At the end of the film when Emma gets on her train - it made me think of that scene at the end of "Billy Liar" when Tom Courtenay has a chance to leave the town he's fantasised all his life about leaving. Billy Liar didn't have the bottle to make that decision and he accepted his lot. And this question of escape is suggested to her contributors, who as a matter of course refer to Porth as a crappy little town, boring, rubbish, "pretty shitty". Ultimately the escapism of the kids consists of spitting in a bus shelter - or showing your arse on a train platform......smoking pot or drinking beer......wanting to go to Ibiza but going to McDonalds. It's pretty bleak and it is a shitty town. And you do feel kind of sorry for them. But that would be patronising. It's up to the individual how they choose to engage with their surroundings. Emma has sailed away but a part of her heart is clearly still anchored in this valley. Yes, Porth seems like a shit town. But the shittiness is indeed pretty - and it takes someone who has absorbed the landscape and spirit of this town to show it to others.
EMMA RESPONDS:
Well, it's great to recieve such a warm and honest review and to hear that you picked up on what I was experiencing. Watching Pretty Shitty is like reading my old diaries, but I'm happy that those innermost thoughts can be heard.
I was really ready to leave Wales, having spent all my 25 years there, but I was already feeling sad about that desire for escape. The first time I arrived in Porth it hit me, instinct shouted 'this is it, you have to catch this'. I was struck by the landscape and the features of the town, that magic cobbled-together feel, careworn, patched up garages under the grand mountains and colourful hotch-potch homes, bridges and fixtures unpainted since the seventies, certainly a welcome contrast to the clinical city (Cardiff ) I was living in.
I was brought up in a valleys town a little further east, and arriving in Porth was like a nostalgic vision of the same place but once removed, a more objective perspective of 'home' and how life within this landscape has its effect.

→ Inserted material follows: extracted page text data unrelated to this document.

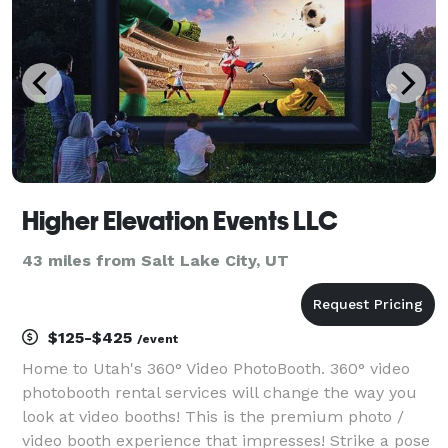
Higher Elevation Events LLC
43 miles from Salt Lake City, UT
$125-$425
/event
Home to Utah's 360° Video PhotoBooth. 360° video
photobooth rental services will change the way you
look at video booths! This is the premium photo /
video booth experience that impresses! Strike a pose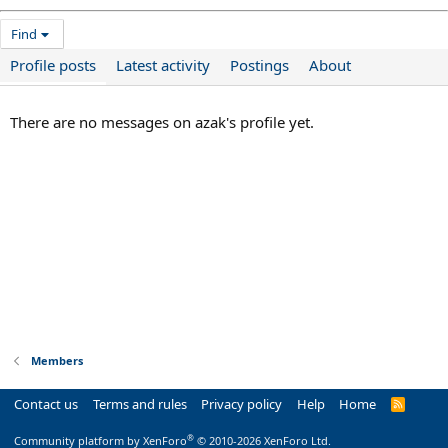
Find
Profile posts
Latest activity
Postings
About
There are no messages on azak's profile yet.
Members
Contact us
Terms and rules
Privacy policy
Help
Home
R
S
S
®
Community platform by XenForo
© 2010-2026 XenForo Ltd.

The title, Pretty Shitty, is the Dylan quote 'ugly lovely town' - twisted in the Welsh film Twin Town and regurgitated by the lads in the film. Ever since Dylan the Welsh have been voicing this feeling - acknowledging the awesome and beautfiul landscape we live in, but under the shadow of having 'fuck all else to do'.
But as with Ivor and his pigeons there are those people of the valleys who have so much warmth, amusement and acceptance of their lot, they talk about leaving but there's a humour in their voices that says they're not going anywhere. It's a tradition in these places to have that dream of elsewhere, that mantra of 'it's crap round here'. Watching now I see I was trying to understand why I needed to run, why I couldn't settle in the place where I was born, despite the hiraeth (the longing) and my love for the place. I still feel curious about that now.